Task objective:
Below are the records; copy each line in which "lines" can be found.

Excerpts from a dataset
Start of Block

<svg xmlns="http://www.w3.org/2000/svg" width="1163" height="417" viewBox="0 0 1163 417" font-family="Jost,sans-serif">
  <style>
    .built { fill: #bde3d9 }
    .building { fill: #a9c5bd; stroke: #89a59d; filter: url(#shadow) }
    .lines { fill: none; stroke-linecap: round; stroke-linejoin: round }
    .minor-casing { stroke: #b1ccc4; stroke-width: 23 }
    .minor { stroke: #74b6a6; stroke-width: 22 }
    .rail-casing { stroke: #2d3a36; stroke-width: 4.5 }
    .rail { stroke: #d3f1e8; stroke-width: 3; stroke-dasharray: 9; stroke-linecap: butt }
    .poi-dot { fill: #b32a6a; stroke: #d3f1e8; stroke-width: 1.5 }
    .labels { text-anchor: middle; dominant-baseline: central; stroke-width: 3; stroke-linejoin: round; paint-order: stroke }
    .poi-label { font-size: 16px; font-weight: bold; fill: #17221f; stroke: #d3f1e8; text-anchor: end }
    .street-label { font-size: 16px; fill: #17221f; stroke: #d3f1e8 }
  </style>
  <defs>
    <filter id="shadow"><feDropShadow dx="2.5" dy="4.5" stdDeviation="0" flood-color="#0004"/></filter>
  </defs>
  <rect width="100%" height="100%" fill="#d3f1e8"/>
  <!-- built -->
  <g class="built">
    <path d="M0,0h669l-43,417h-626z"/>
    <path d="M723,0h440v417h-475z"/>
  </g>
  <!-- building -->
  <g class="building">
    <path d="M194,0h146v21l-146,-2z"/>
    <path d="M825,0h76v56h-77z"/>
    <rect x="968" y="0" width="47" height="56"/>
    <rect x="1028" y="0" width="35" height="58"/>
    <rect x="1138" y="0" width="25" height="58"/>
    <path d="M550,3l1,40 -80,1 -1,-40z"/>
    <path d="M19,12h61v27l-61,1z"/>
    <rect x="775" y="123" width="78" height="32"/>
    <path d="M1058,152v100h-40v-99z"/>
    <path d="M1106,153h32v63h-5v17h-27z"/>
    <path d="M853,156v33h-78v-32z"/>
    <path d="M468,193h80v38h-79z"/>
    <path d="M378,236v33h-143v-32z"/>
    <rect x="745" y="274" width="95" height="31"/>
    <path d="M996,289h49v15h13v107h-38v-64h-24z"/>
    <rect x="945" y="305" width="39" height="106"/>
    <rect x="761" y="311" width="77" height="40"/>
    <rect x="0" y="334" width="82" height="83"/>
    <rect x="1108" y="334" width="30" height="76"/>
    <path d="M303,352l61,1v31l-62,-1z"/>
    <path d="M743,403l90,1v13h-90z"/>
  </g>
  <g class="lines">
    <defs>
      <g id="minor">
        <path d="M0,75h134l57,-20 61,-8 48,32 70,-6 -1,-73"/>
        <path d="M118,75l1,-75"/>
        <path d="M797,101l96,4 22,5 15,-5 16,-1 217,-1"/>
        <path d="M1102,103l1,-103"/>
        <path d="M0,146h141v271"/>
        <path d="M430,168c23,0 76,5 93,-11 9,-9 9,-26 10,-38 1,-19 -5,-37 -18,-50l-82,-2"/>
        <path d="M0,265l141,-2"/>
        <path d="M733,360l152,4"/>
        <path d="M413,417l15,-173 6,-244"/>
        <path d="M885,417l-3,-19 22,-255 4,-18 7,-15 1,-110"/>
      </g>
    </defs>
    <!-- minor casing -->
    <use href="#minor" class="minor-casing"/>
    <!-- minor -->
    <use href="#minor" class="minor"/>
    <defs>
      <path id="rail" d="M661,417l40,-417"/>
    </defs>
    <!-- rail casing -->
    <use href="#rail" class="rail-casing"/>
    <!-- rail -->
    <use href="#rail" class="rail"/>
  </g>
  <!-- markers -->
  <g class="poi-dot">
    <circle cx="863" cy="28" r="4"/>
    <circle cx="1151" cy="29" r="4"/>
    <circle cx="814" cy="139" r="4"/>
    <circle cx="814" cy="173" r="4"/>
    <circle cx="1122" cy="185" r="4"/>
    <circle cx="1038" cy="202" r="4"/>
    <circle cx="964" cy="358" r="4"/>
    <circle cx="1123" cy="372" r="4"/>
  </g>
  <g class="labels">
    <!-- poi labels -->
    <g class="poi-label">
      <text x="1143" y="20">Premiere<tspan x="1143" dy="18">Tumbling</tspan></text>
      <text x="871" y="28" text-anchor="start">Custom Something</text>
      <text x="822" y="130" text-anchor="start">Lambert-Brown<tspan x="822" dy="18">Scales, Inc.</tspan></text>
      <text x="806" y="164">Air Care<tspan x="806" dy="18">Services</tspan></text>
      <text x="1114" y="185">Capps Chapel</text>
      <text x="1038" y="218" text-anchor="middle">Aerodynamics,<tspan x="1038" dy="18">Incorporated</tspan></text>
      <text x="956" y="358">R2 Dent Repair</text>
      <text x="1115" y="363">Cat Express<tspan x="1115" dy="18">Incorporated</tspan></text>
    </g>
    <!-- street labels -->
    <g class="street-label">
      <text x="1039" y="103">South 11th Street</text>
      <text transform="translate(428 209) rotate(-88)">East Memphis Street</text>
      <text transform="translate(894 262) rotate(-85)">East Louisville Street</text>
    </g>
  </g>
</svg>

End of Block

Solved problem:
    .lines { fill: none; stroke-linecap: round; stroke-linejoin: round }
  <g class="lines">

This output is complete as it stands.